Christians slandered Jews, claiming they added Christian blood to matzah and wine for Passover. The first "blood libel" originated in England in the 12th century. In Russia, the Beilis affair, a blood libel from 1911-1913, became infamous.

The Jewish publicist and philosopher Asher Ginzberg (1856-1927) wrote in his article "Blood Libel": A Russian writer innocently asked me the other day: "If the whole world hates the Jews, is it possible that the whole world is wrong, and only the Jews are right?"

The same question creeps into the minds of some Jews: "How can we claim that all those evil qualities and deeds that the whole world attributes to the Jews are nothing more than nonsense?"

We must, therefore, find some way to free ourselves from the influence of "common opinion" regarding the qualities and moral worth of Jews, so that we are not ashamed of ourselves and do not think that we are truly the worst in the world, that we have not, over time, become what someone else's imagination sees us as.

This method is "common opinion" itself in the form of the "blood libel." This libel is the only one among all others about which no "common consensus" can make us doubt: is it possible that the whole world is wrong, and we alone are right?

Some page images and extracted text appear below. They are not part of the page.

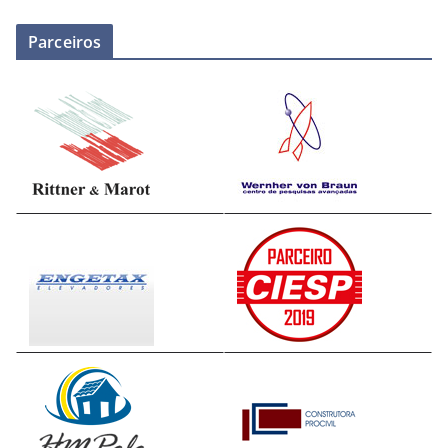
Parceiros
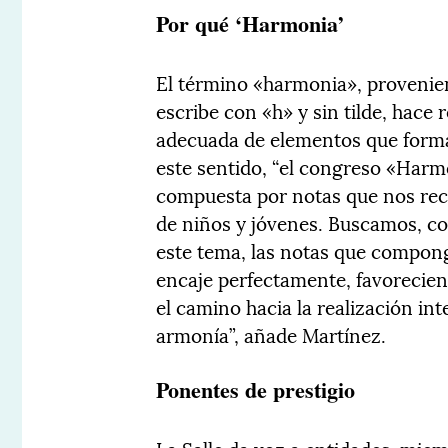
Por qué ‘Harmonia’
El término «harmonia», provenien
escribe con «h» y sin tilde, hace 
adecuada de elementos que form
este sentido, “el congreso «Harm
compuesta por notas que nos recu
de niños y jóvenes. Buscamos, co
este tema, las notas que compon
encaje perfectamente, favorecien
el camino hacia la realización inte
armonía”, añade Martínez.
Ponentes de prestigio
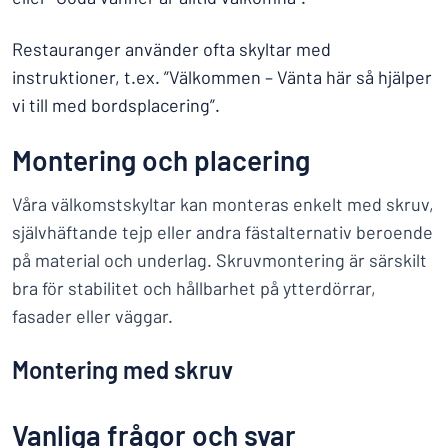
Restauranger använder ofta skyltar med
instruktioner, t.ex. ”Välkommen – Vänta här så hjälper
vi till med bordsplacering”.
Montering och placering
Våra välkomstskyltar kan monteras enkelt med skruv,
självhäftande tejp eller andra fästalternativ beroende
på material och underlag. Skruvmontering är särskilt
bra för stabilitet och hållbarhet på ytterdörrar,
fasader eller väggar.
Montering med skruv
Vanliga frågor och svar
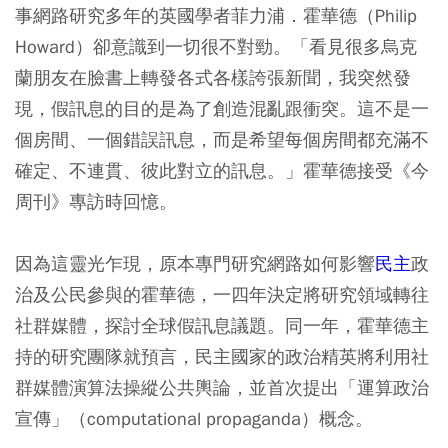
事網路研究多年的英國學者菲力浦．霍華德（Philip
Howard）卻意識到一切很不對勁。「看見很多烏克
蘭朋友在臉書上轉發各式各樣誇張新聞，我突然發
現，假訊息的目的是為了創造混亂跟衝突。這不是一
個房間、一個錯誤訊息，而是希望每個房間都充滿不
確定、不連貫、彼此對立的訊息。」霍華德接受《今
周刊》專訪時回憶。
因為這靈光乍現，原本專門研究網路如何影響
民主
政
治及公民參與的霍華德，一四年決定將研究領域轉往
社群媒體，探討全球假訊息議題。同一年，霍華德主
持的研究團隊就預言，民主國家的政治精英將利用社
群媒體演算法操縱公共輿論，並首次提出「運算政治
宣傳」（computational propaganda）概念。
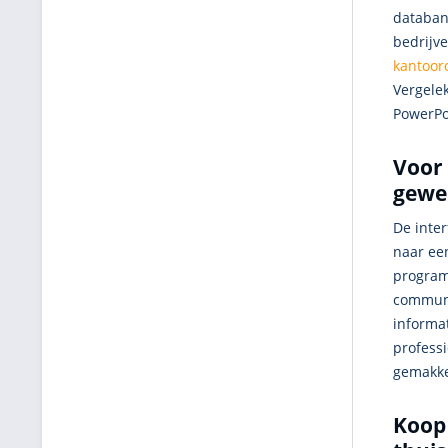
databa
bedrijve
kantoor
Vergele
PowerPo
Voor 
gewel
De inte
naar ee
program
communi
informat
profess
gemakkel
Koop 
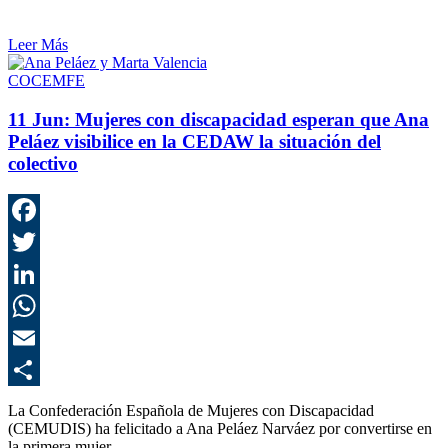
Leer Más
COCEMFE
11 Jun:
Mujeres con discapacidad esperan que Ana
Peláez visibilice en la CEDAW la situación del
colectivo
F
T
L
E
C
La Confederación Española de Mujeres con Discapacidad
(CEMUDIS) ha felicitado a Ana Peláez Narváez por convertirse en
la primera mujer…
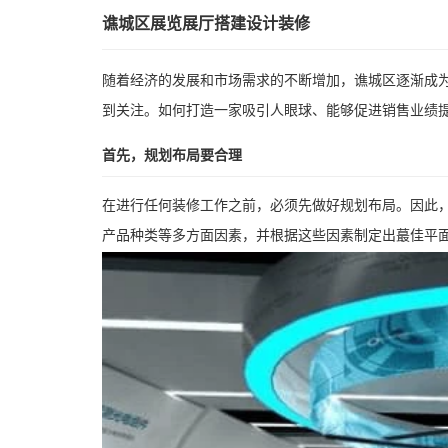
谯城区展览展厅搭建设计装修
随着经济的发展和市场需求的不断增加，谯城区逐渐成
到关注。如何打造一家吸引人眼球、能够促进销售业绩
首先，规划布局要合理
在进行任何装修工作之前，必须先做好规划布局。因此
产品种类等多方面因素，并根据这些因素制定出蕞佳平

This libel is based on an absolute lie, and it has not the slightest chance of citing any "false generalization." Every Jew who was raised among his people knows beyond a doubt and certainty that among all Jews, not a single one consumes blood to please God. It is this firm conviction of ours in the fallacy of "common opinion" that we must firmly cherish in our memory, and it will help us root out from our souls the tendency to submit to the authority of "the whole world" in everything else. Let the whole world say what it will about our moral shortcomings, but we know that all this "agreement" is based on a massive lack of logic.

For who knows the Jew as well as the Jews do, as he truly is? Who will weigh Jews against non-Jews who are similar to them in all other respects—merchants against merchants, persecuted against persecuted, hungry against hungry, and so on—who has weighed them all in the scales of reason and determined that the scales tip in one direction or another?

Could it be that only the Jews are right? It very well may be, and the "blood libel" is the best proof. After all, here the Jews are pure and innocent, like the angels themselves. Jews and blood! Is there anything in the world that contradicts each other so much as these two concepts?